Show HN: Mljar Studio – local AI data analyst that saves analysis as notebooks
I’ve been working on mljar-supervised (open-source AutoML for tabular data) for a few years. Recently I built a desktop app around it called MLJAR Studio.
The idea is simple: you talk to your data in natural language, the AI generates Python code, executes it locally, and the whole conversation becomes a reproducible notebook (*.ipynb file). So instead of just chatting with data, you end up with something you can inspect, modify, and rerun.
What MLJAR Studio does:
- Sets up a local Python environment automatically, runs on Mac, Windows, and Linux
- Installs missing packages during the conversation
- Built-in AutoML for tabular data (classification, regression, multiclass)
- Works with standard Python libraries (pandas, matplotlib, etc.)
- Works with any data file: CSV, Excel, Stata, Parquet ...
- Connects to PostgreSQL, MySQL, SQL Server, Snowflake, Databricks, and Supabase.
For AI: use Ollama locally (zero data egress), bring your own OpenAI key, or use MLJAR AI add-on.
I built this because I wanted something between Jupyter Notebook (flexible but manual) and AI tools that generate code but don’t preserve the workflow. Most tools I tried either hide too much or don’t give reproducible results and are cloud based
Demos:
- 60-second demo: https://youtu.be/BjxpZYRiY4c
- Full 3-minute analysis: https://youtu.be/1DHMMxaNJxI
Pricing is $199 one-time, with a 7-day trial.

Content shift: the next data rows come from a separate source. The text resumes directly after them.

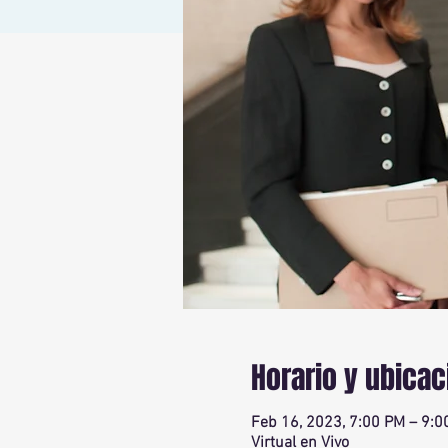
Horario y ubicac
Feb 16, 2023, 7:00 PM – 9:0
Virtual en Vivo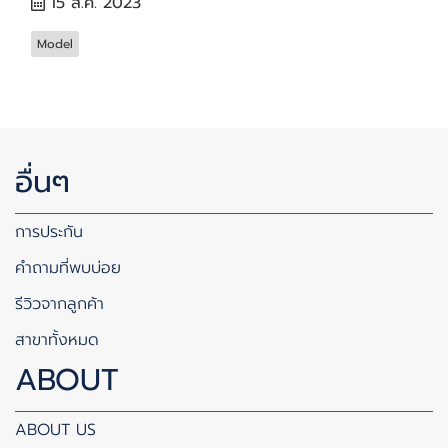
15 ส.ค. 2023
Model
อื่นๆ
การประกัน
คำถามที่พบบ่อย
รีวิวจากลูกค้า
สาขาทั้งหมด
ABOUT
ABOUT US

Curious if this is useful for others doing real data work, or if I’m solving my own problem here.
Happy to answer questions.
- 2ndorderthought - 3175 sekunder sedanThis is one of those product areas I would call high-risk without a human in the loop. So I am glad you kept a person in the loop. It's really easy to lose tons of money making decisions based on bad statistics or models. Anyone remember how much money zillow lost because of automatic time series models?
I do have concerns about the workflow. Data people aren't usually the best programmers. Models hallucinate and make mistakes sometimes subtle sometimes not. Can you think of a way to prevent data scientists from having to be expert code reviewers? I feel like taking away the code gives them the chance to find and fix mistakes in their reasoning but I have no evidence for that.